W Moskwie tworzony jest pułk najemników na wojnę na Ukrainie, który częściowo ma być finansowany z budżetu miasta - pisze niezależny portal Meduza. Przyjmowani są mężczyźni do 60. roku życia.
Meduza podaje, że osoby zajmujące się werbunkiem do tej grupy i należący do niej najemnicy mówią o sobie "pułk sobianinowski", od nazwiska mera Moskwy Siergieja Sobianina. Nabór rozpoczął się 1 lipca, a według portalu zapisują się do niego przede wszystkim mieszkańcy innych regionów Rosji.

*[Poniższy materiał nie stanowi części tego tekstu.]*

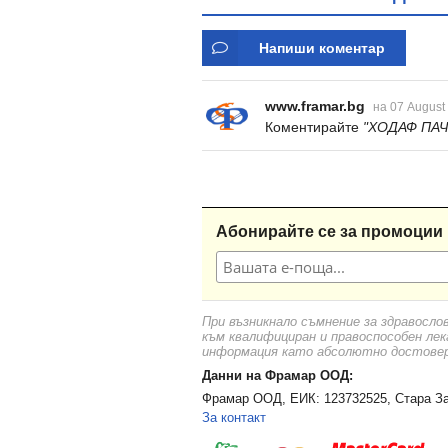
Напиши коментар
www.framar.bg
на 07 August
Коментирайте
"ХОДАФ ПАЧ
Абонирайте се за промоции 
При възникнало съмнение за здравосло
към квалифициран и правоспособен лек
информация като абсолютно достоверн
Данни на Фрамар ООД:
Фрамар ООД, ЕИК: 123732525, Стара За
За контакт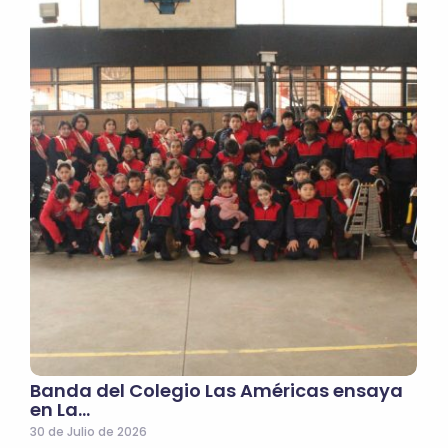
Banda del Colegio Las Américas ensaya
en La…
30 de Julio de 2026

Meduza pisze, że grupa "co najmniej częściowo" jest finansowana z budżetu miasta. Najemnikom obiecano wynagrodzenie przekraczające 200 tys. rubli miesięcznie (ponad 16 tys. złotych). Przez miesiąc będą oni przechodzić szkolenie na poligonie Mulino w obwodzie niżnonowogrodzkim, a następnie zostaną skierowani na Ukrainę.
Portal zaznacza, że Sobianin od początku wojny na Ukrainie prawie nie wypowiadał się na jej temat. Mer podpisał porozumienia o współpracy miasta z samozwańczymi Doniecką Republiką Ludową i Ługańską Republiką Ludową na wschodzie Ukrainy.